На одном совещании с участием Ежова Ворошилов робко удивился, почему так много забирают кадровых военных. С уверенностью цепного пса, который чувствует за собой хозяина, Ежов ответил, что, мол, и на вас можем не посмотреть. Правда, Сталин его чуть одернул.
В углах отложного воротника гимнастерки Ежова красовалось по большой маршальской звезде. Величался же этот «полководец» генеральным комиссаром государственной безопасности. В это время жрецы службы безопасности, сохраняя общевойсковые знаки различия, звания имели особые («специальные»): комиссар госбезопасности 1-го ранга носил 4 ромба (как командарм), старший майор ГБ — 2 ромба и т. д. Правда, от доежовского этапа сохранилась еще темно-синяя парадная форма с брюками навыпуск, мундиром и при галстуке. Вместо ромбов на петлицах блестели золотые звездочки, прочеркнутые золотой же выпуклой полоской во всю длину петлицы.
Маршалом по всем статьям был уже Берия. Он же состоял полноправным членом Политбюро, чего предшественники не удостаивались. Даже Дзержинский, чье имя не сходило со страниц книг, газет, теле- и киноэкранов, был введен в ПБ лишь в 1924 году, да и то кандидатом. Кандидатом же успел повеличаться и Ежов.
Водворившись на Лубянке, Ежов стал постепенно заменять руководящий ягодинский аппарат. По работе в Комиссии партийного контроля он знал моего отца, дальнейшую судьбу которого это и решило. Впервые узнав о своем назначении в органы, отец сказал жене: «Это мой конец». Отец никогда не был чекистом и вряд ли по своей натуре он был создан для этого. Он даже к партработе не стремился. Я помню, как отец в Форосе говорил жене, что если его переизберут в партконтроль, то это, конечно, будет большая честь, но что лично он предпочел бы самостоятельную хозяйственную работу.
Насколько мне известно, служа в НКВД, отец не занимался деятельностью, связанной с планированием и организацией арестов. Когда он был замнаркома, в его ведении находился также «архипелаг ГУЛАГ». Из разговоров взрослых я помню, что отец как-то обратился к Ежову, сказав, что он хочет поехать с инспекцией «исправительно-трудовых» лагерей.

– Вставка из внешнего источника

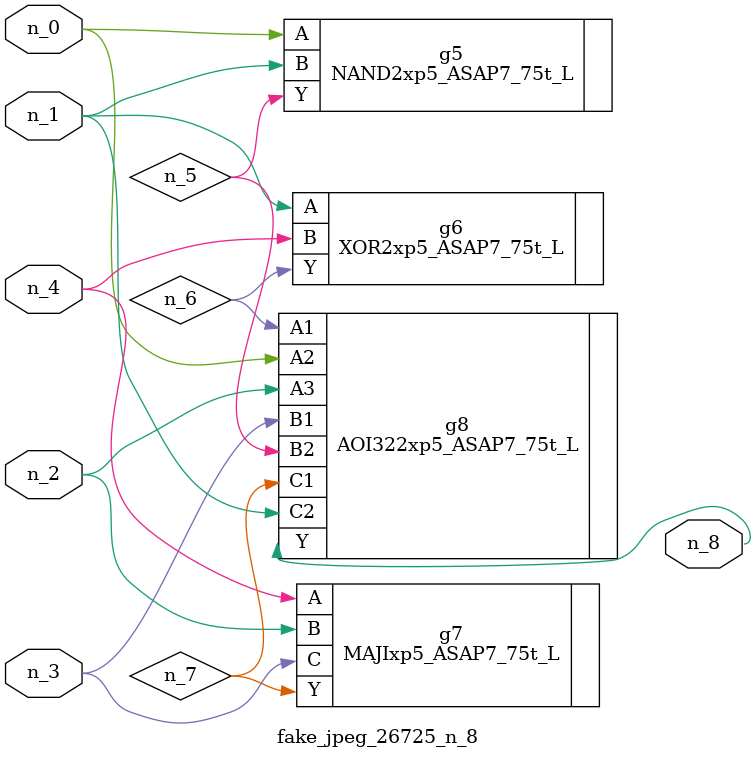
<source format=v>
module fake_jpeg_26725_n_8 (n_3, n_2, n_1, n_0, n_4, n_8);

input n_3;
input n_2;
input n_1;
input n_0;
input n_4;

output n_8;

wire n_6;
wire n_5;
wire n_7;

NAND2xp5_ASAP7_75t_L g5 ( 
.A(n_0),
.B(n_1),
.Y(n_5)
);

XOR2xp5_ASAP7_75t_L g6 ( 
.A(n_1),
.B(n_4),
.Y(n_6)
);

MAJIxp5_ASAP7_75t_L g7 ( 
.A(n_4),
.B(n_2),
.C(n_3),
.Y(n_7)
);

AOI322xp5_ASAP7_75t_L g8 ( 
.A1(n_6),
.A2(n_0),
.A3(n_2),
.B1(n_3),
.B2(n_5),
.C1(n_7),
.C2(n_1),
.Y(n_8)
);


endmodule
</source>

Тот ответил: «Тебе там нечего делать».
Отец не ошибся, предрекая свой конец, но истины ради нужно уточнить, что если бы нового назначения не последовало, этот конец мог бы наступить даже раньше. Во всяком случае, из общего состава Комиссии партийного контроля в 61 человек было репрессировано 29.
В частности, избежал ареста Рубинштейн. Правда, в дальнейшем он избрал научную карьеру, став доктором экономических наук. Его фамилия всплыла в 1956 г., когда Рубинштейн в составе группы из трех человек был направлен в США наблюдателем за ходом президентских выборов. Раньше наша пресса создавала впечатление, что на выборах в Америке процветает мошенничество, приводящее к фальсификации результатов в угоду монополиям. С момента возвращения наблюдателей подобную грубую пропаганду будто ножом отрезало, хотя основной вывод был оставлен незыблемым: президенты — это не демократически избранные лидеры народа, а ставленники капитала.

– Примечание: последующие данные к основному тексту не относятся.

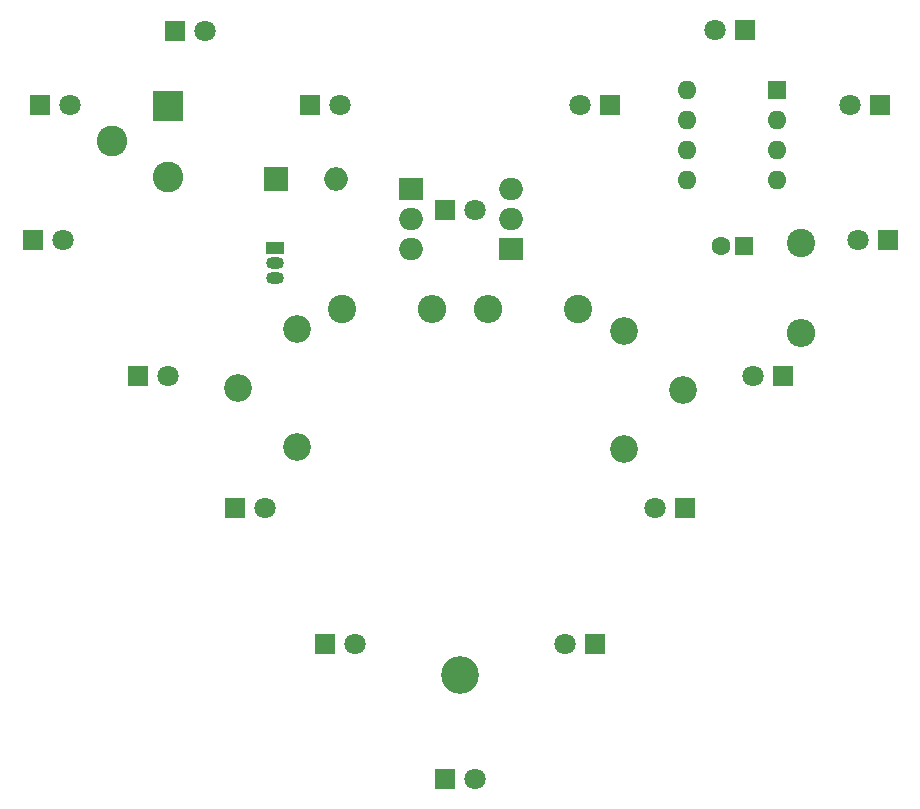
<source format=gbr>
%TF.GenerationSoftware,KiCad,Pcbnew,7.0.10*%
%TF.CreationDate,2024-08-15T14:01:48-03:00*%
%TF.ProjectId,CORAZON LEDS CON FADE,434f5241-5a4f-44e2-904c-45445320434f,rev?*%
%TF.SameCoordinates,Original*%
%TF.FileFunction,Soldermask,Bot*%
%TF.FilePolarity,Negative*%
%FSLAX46Y46*%
G04 Gerber Fmt 4.6, Leading zero omitted, Abs format (unit mm)*
G04 Created by KiCad (PCBNEW 7.0.10) date 2024-08-15 14:01:48*
%MOMM*%
%LPD*%
G01*
G04 APERTURE LIST*
%ADD10C,1.800000*%
%ADD11R,1.800000X1.800000*%
%ADD12C,3.200000*%
%ADD13O,1.500000X1.050000*%
%ADD14R,1.500000X1.050000*%
%ADD15O,2.000000X1.905000*%
%ADD16R,2.000000X1.905000*%
%ADD17O,2.400000X2.400000*%
%ADD18C,2.400000*%
%ADD19C,2.600000*%
%ADD20R,2.600000X2.600000*%
%ADD21C,1.600000*%
%ADD22R,1.600000X1.600000*%
%ADD23C,2.340000*%
%ADD24O,2.000000X2.000000*%
%ADD25R,2.000000X2.000000*%
%ADD26O,1.600000X1.600000*%
G04 APERTURE END LIST*
D10*
%TO.C,D12*%
X127630000Y-84940000D03*
D11*
X125090000Y-84940000D03*
%TD*%
D10*
%TO.C,D9*%
X160660000Y-84940000D03*
D11*
X163200000Y-84940000D03*
%TD*%
D10*
%TO.C,D6*%
X135250000Y-96420000D03*
D11*
X132710000Y-96420000D03*
%TD*%
D10*
%TO.C,D1*%
X145410000Y-59690000D03*
D11*
X142870000Y-59690000D03*
%TD*%
D10*
%TO.C,D5*%
X110480000Y-62280000D03*
D11*
X107940000Y-62280000D03*
%TD*%
D10*
%TO.C,D16*%
X154310000Y-50800000D03*
D11*
X156850000Y-50800000D03*
%TD*%
D10*
%TO.C,D3*%
X122550000Y-44600000D03*
D11*
X120010000Y-44600000D03*
%TD*%
D12*
%TO.C,REF\u002A\u002A*%
X144145000Y-99060000D03*
%TD*%
D10*
%TO.C,D7*%
X145410000Y-107900000D03*
D11*
X142870000Y-107900000D03*
%TD*%
D10*
%TO.C,D15*%
X165740000Y-44490000D03*
D11*
X168280000Y-44490000D03*
%TD*%
D10*
%TO.C,D2*%
X133980000Y-50800000D03*
D11*
X131440000Y-50800000D03*
%TD*%
D10*
%TO.C,D13*%
X177810000Y-62280000D03*
D11*
X180350000Y-62280000D03*
%TD*%
D10*
%TO.C,D11*%
X119375000Y-73760000D03*
D11*
X116835000Y-73760000D03*
%TD*%
D10*
%TO.C,D8*%
X153040000Y-96420000D03*
D11*
X155580000Y-96420000D03*
%TD*%
D10*
%TO.C,D10*%
X168915000Y-73760000D03*
D11*
X171455000Y-73760000D03*
%TD*%
D10*
%TO.C,D14*%
X177170000Y-50800000D03*
D11*
X179710000Y-50800000D03*
%TD*%
D10*
%TO.C,D4*%
X111120000Y-50800000D03*
D11*
X108580000Y-50800000D03*
%TD*%
D13*
%TO.C,U2*%
X128494000Y-65502000D03*
X128494000Y-64232000D03*
D14*
X128494000Y-62962000D03*
%TD*%
D15*
%TO.C,Q1*%
X139954000Y-62992000D03*
X139954000Y-60452000D03*
D16*
X139954000Y-57912000D03*
%TD*%
D17*
%TO.C,R2*%
X141778000Y-68072000D03*
D18*
X134158000Y-68072000D03*
%TD*%
D19*
%TO.C,J1*%
X114680000Y-53896000D03*
X119380000Y-56896000D03*
D20*
X119380000Y-50896000D03*
%TD*%
D21*
%TO.C,C1*%
X166189113Y-62738000D03*
D22*
X168189113Y-62738000D03*
%TD*%
D23*
%TO.C,RV2*%
X130304000Y-79752000D03*
X125304000Y-74752000D03*
X130304000Y-69752000D03*
%TD*%
D17*
%TO.C,R3*%
X172974000Y-70104000D03*
D18*
X172974000Y-62484000D03*
%TD*%
D15*
%TO.C,Q2*%
X148407000Y-57912000D03*
X148407000Y-60452000D03*
D16*
X148407000Y-62992000D03*
%TD*%
D24*
%TO.C,SW1*%
X133614000Y-57112000D03*
D25*
X128534000Y-57112000D03*
%TD*%
D23*
%TO.C,RV1*%
X158028000Y-69930000D03*
X163028000Y-74930000D03*
X158028000Y-79930000D03*
%TD*%
D17*
%TO.C,R1*%
X146512000Y-68072000D03*
D18*
X154132000Y-68072000D03*
%TD*%
D26*
%TO.C,U1*%
X163312000Y-49540000D03*
X163312000Y-52080000D03*
X163312000Y-54620000D03*
X163312000Y-57160000D03*
X170932000Y-57160000D03*
X170932000Y-54620000D03*
X170932000Y-52080000D03*
D22*
X170932000Y-49540000D03*
%TD*%
M02*

</source>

…Вспоминаю завтрак на даче в Томилино. Сопровождая свои слова загадочной полуулыбкой, отец обращается к жене:
— А Рубинштейна-то у нас не пропустили…
Как я понял, этот экономист попросился (а может, дал согласие Ежову?) на Лубянку, но переход не состоялся. «Судьба Евгения хранила…» Вот уж повезло так повезло, иначе не избежать бы Модесту Рубинштейну участи коллег по команде Ежова.
После небольшого «уклона» возвращаемся на «генеральную линию» — в НКВД. Новоиспеченный нарком остается секретарем ЦК и председателем КПК, но в этой Комиссии практическое руководство осталось за Шкиря-товым, и Матвей Федорович, можно сказать, в поте лица помогал Николаю Ивановичу разворачивать всеохватный террор против партийной массы. Как водится, Ежов замыслил сменить, конечно, не сразу, все руководство наркомата, заселив опустевшие кабинеты отчасти «своими» людьми, известными ему по предыдущей совместной работе. Одним из первых оказался отец. Дадим ему слово. Цитирую показания.
«Дело происходило следующим образом. После назначения Ежова народным комиссаром внутренних дел Союза ССР, в октябре 1936 г. он вызвал меня к себе и предложил перейти на оперативную работу в НКВД.